• **EXERCISE OBJECTIVE**:
Your copy of the listing should match it exactly, only without pictures.

• **TASK INPUTS**:
☆ ☆ ☆ ☆ ☆
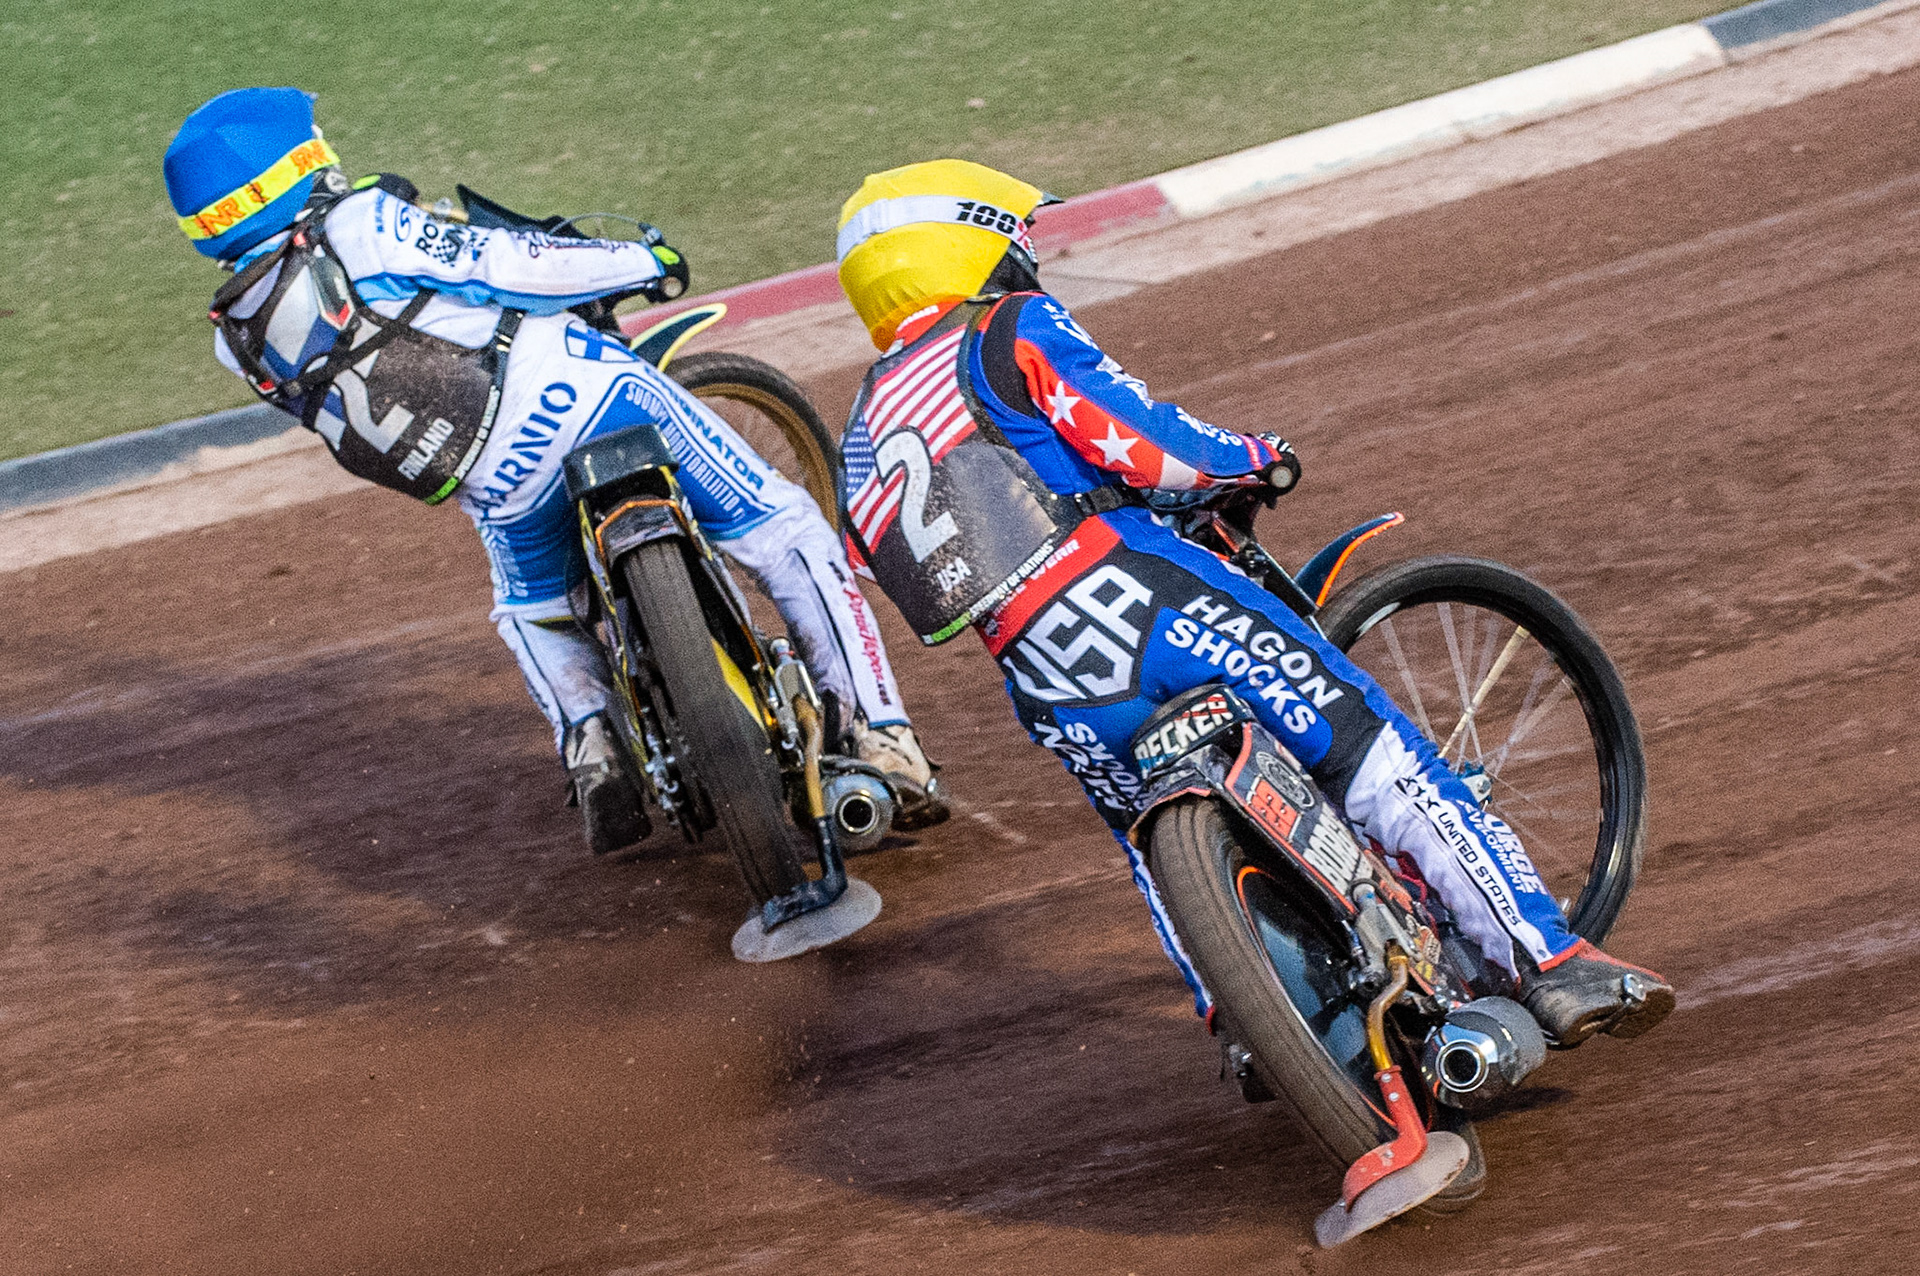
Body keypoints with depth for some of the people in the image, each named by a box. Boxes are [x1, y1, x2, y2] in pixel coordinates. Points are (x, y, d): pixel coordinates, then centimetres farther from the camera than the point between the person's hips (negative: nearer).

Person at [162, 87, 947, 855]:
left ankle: (591, 749, 10)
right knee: (783, 534, 5)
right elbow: (513, 268, -11)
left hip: (495, 490, 5)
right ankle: (881, 740, -3)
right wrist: (641, 262, 3)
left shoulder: (242, 340, 4)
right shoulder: (360, 225, -12)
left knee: (535, 614, 35)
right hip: (579, 397, -5)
☆ ☆ ☆ ☆ ☆
• **REPLY**:
Body keypoints with depth for some of the people in the image, each named by a box. Boxes are [x1, y1, x2, y2] in pixel coordinates. Points are (x, y, d): pixel coordinates, then centimetres farther from the camera than the point between the person's hips (negative: nearer).

Person at [162, 87, 947, 855]:
left ankle: (591, 749, 10)
right knee: (783, 534, 5)
right elbow: (513, 268, -11)
left hip: (495, 490, 5)
right ankle: (881, 740, -3)
right wrist: (641, 262, 3)
left shoulder: (242, 340, 4)
right shoulder: (360, 225, -12)
left knee: (535, 614, 35)
right hip: (579, 397, -5)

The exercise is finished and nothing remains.